Ike Barinholtz (Suicide Squad, Blockers) and GROUPON spokesperson Tiffany Haddish (Night School, Girls Trip) headline this erratic, if demanding modestly budgeted film, written and directed by the former.
“The Oath” is stimulated by the current conflicted climate which includes a familial divisiveness and is fraught with wit and apprehension while not truly grasping its setup.
The two actors play well-off liberal married couple Chris and Kai about to welcome his much more conservative family for Thanksgiving, as well as other out-of-towners.
Additionally, there’s an initiatory loyalty oath (patriotic document to an unspecified Commander-In-Chief) with a Black Friday deadline that Chris views as autocratic which causes friction with arriving brother Pat (Barinholtz’s actual brother Jon) and girlfriend Abbie (Meredith Hagner).
Kai wants her hubby to lay off the politics, but he can’t temper his behavior when it comes to non-stop cable news and phone apprisals.

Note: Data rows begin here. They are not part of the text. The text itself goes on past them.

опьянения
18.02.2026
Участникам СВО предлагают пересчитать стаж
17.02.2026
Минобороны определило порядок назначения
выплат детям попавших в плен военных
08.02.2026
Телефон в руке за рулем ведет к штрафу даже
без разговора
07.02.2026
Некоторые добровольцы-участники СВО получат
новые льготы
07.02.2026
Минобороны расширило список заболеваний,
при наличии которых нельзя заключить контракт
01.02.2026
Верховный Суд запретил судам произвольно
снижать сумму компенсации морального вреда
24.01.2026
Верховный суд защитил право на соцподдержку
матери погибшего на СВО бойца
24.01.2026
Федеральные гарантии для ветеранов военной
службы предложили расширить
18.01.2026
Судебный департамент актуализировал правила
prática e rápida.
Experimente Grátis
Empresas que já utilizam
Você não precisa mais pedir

Barinholtz’s script intensifies well enough before he is greeted by tactical government emissaries (John Cho and Billy Magnussen) for a previous contact with an individual. Then, The Oath becomes more ominous, perhaps some comparing it to elements of The Purge that begins to dilute its percipience even if viewers are forced to mull over the sticky, fictionalized topical matter with more than individual persuasions on the line.
Here, a parody just can resonate like Jordan Peele’s very riveting mystery/thriller Get Out. Nonetheless, if there is off-putting in a conceptual equivocating, then a more officinal handiness in the examination comes by way of the cast responding to circumstances which can spark indignation. Barinholtz, and especially Cho and Magnussen are effective. But, Haddish, going against type and less mainstream friendly, propagates droll bits, but nicely shades a part buffered by maternal instinct.